Şüphesiz, tekrarlayan tetikleme erkekler için ciddi bir sorun olabilir. Daha önce gördüğümüz gibi, erektil disfonksiyon varsa depresyon gelişme olasılığı genel popülasyona göre 3 kat daha fazladır.
"Erektil disfonksiyonun psikolojik yansımaları benlik saygısı ve özgüven üzerine psikolojik etkileri" gibi çalışmalara göre, disfonksiyon anksiyete, stres ve depresyon sonucu ortaya çıkabilir, ancak cinsel eylemde bulunamama, hastaya daha düşük benlik saygısı seviyeleri ve hatta daha fazla endişe ve stres raporu. "Hiçbir değerim yok"un işlev bozukluğunu artırdığı, işlevsizliğin ise "hiçbir değerim yok" fikrini beslediği bir kısır döngü yaratılır.
Aynı çalışma, erektil disfonksiyonu olan 405 hastayı test ettikten sonra, ED olan ve olmayan kişilerin benlik saygısını ölçerken açık bir korelasyon olduğunu buldu. Başka bir deyişle, öyle görünüyor ki erektil disfonksiyonu olan erkekler, azalan bir öz imaja sahip olma eğilimindedir., en azından genel nüfusla karşılaştırıldığında. İlginç bir şekilde, bir özgüven ölçeği ölçülürken bu eğilim gözlemlenmedi.

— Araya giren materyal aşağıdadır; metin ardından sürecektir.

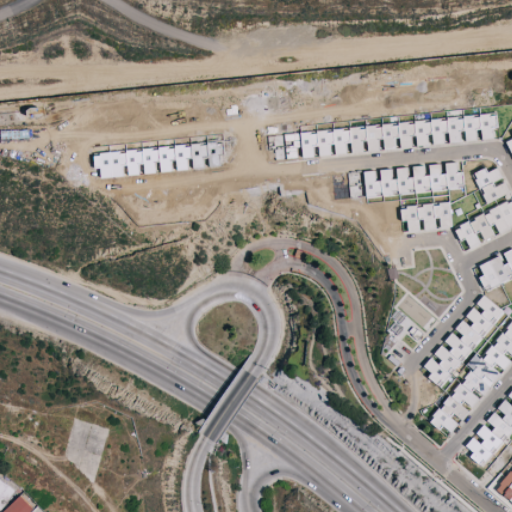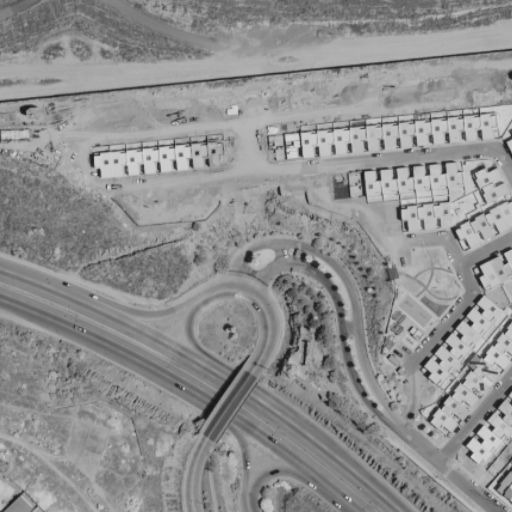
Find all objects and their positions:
road: (15, 7)
road: (176, 32)
road: (256, 70)
building: (402, 135)
building: (509, 144)
road: (424, 149)
building: (143, 160)
road: (216, 171)
building: (414, 180)
building: (490, 183)
building: (427, 216)
building: (485, 224)
building: (461, 240)
road: (454, 245)
road: (250, 248)
road: (487, 250)
road: (281, 253)
building: (496, 270)
road: (355, 324)
road: (105, 351)
building: (471, 361)
road: (211, 373)
building: (502, 420)
building: (483, 446)
building: (497, 452)
building: (507, 488)
building: (5, 493)
building: (21, 506)
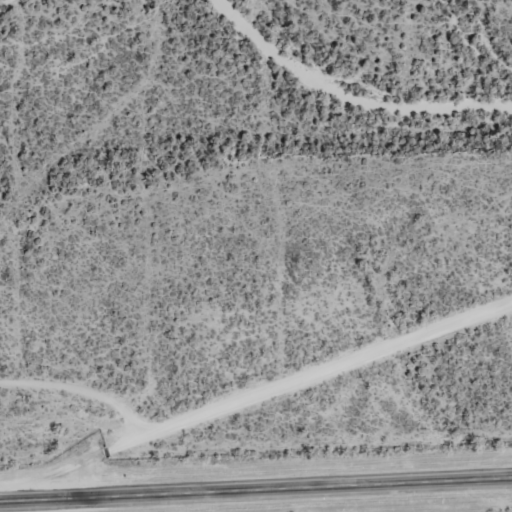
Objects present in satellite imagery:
road: (257, 438)
road: (256, 483)
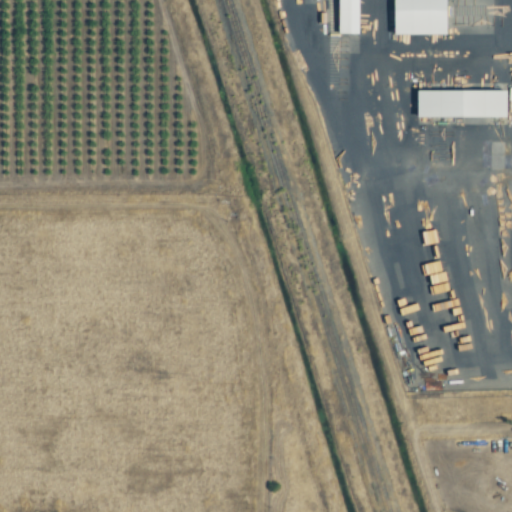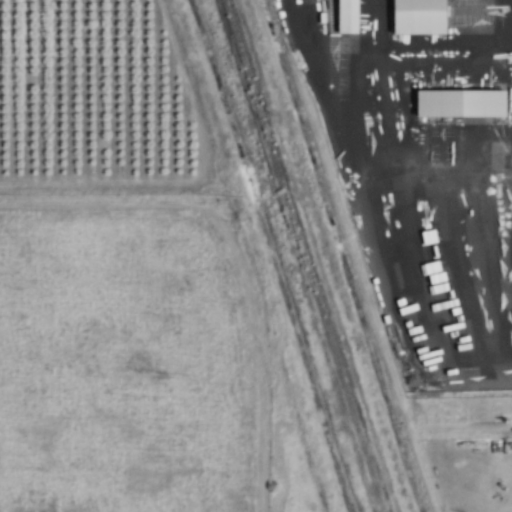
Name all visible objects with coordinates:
building: (344, 17)
building: (415, 17)
building: (457, 105)
railway: (304, 255)
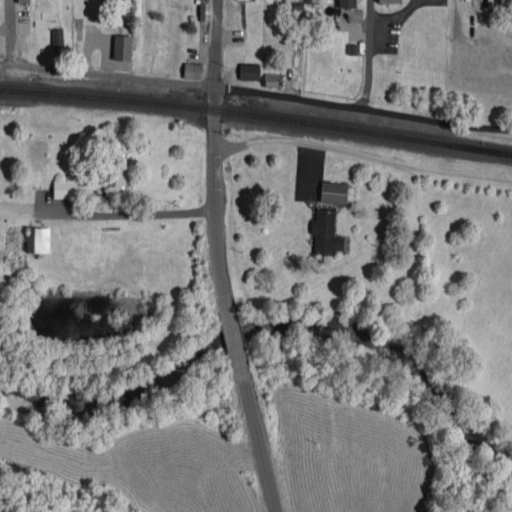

Her durumda, sürekli tetikleyicilerin %80'e kadarının organik nedenlere bağlı olduğu unutulmamalıdır. %20'sinin depresyon, anksiyete, kişilik bozuklukları ve diğer olaylar gibi duygusal dengesizliklere yanıt vermesi psikiyatrik. Bu nedenle tetikleyicinin erkeklerin yaşam kalitesi üzerindeki etkisinden bahsetmekten çok, altında yatan nedene dikkat edilmelidir..
Tedavi edilmeyen diyabet, hipertansiyon, hipogonadizm ve diğer sistemik durumlar, ereksiyon problemlerinin çok ötesine geçen klinik durumlardır. Daha ileri gitmeden iskemik kalp hastalığı, yüksek gelirli ülkelerde önde gelen ölüm nedenidir. ve bu yaygın olarak yüksek kolesterol, hipertansif olmak, diyabetik olmak veya obezite.
Böylece, Tetiği kişisel bir başarısızlıktan çok klinik bir işaret olarak görmek gerekir, çünkü hemen hemen her zaman patolojik nitelikteki fiziksel veya duygusal bir durumdan önce gelir. Bacak şişmesi için bir kişiyi suçlamıyor veya alay etmiyorsak, işlev bozukluğu neden bu kadar olumsuz çağrışımlar taşıyor? Her ikisi de klinik belirtilerdir ve bu nedenle bir uzman tarafından tıbbi ziyaret ve bakım için bir nedendir.
Bir erkek olarak savunmasız olmak kötü değil
Bu noktada, geriye sadece "savunmasızlık" lehine bir mızrağı kırmak ve bir dereceye kadar klasik erkekliğin yapıbozuma uğratması kalıyor.. Tarihsel olarak bize erkeklerin güçlü, heybetli, duygularımız hakkında konuşmaya isteksiz ve karşı cinsi koruyucu olmaları gerektiği öğretildi. Neyse ki, mevcut cinsiyet dinamikleri ve kimlik hayaletleri bizi bu alanda bir toplum olarak giderek daha ileriye taşıyor, ancak daha yapılacak çok iş var.
Cinsel sorun yaşamanız bir kusur değil, klinik bir belirtidir. Bu bir erkeklik ya da erkeklik eksikliği sorunu değil, patolojik bir tablo sorunudur.veya. Bu olay, ele alınması gereken daha büyük bir resmin parçası olarak normalleştirildiğinde (ve davranışsal engeller ortadan kaldırıldığında) son derece erkeksi), erkekler sorunları hakkında daha fazla ses çıkaracak ve hastalıkları daha erken teşhis edilebilecektir. kronize etmek.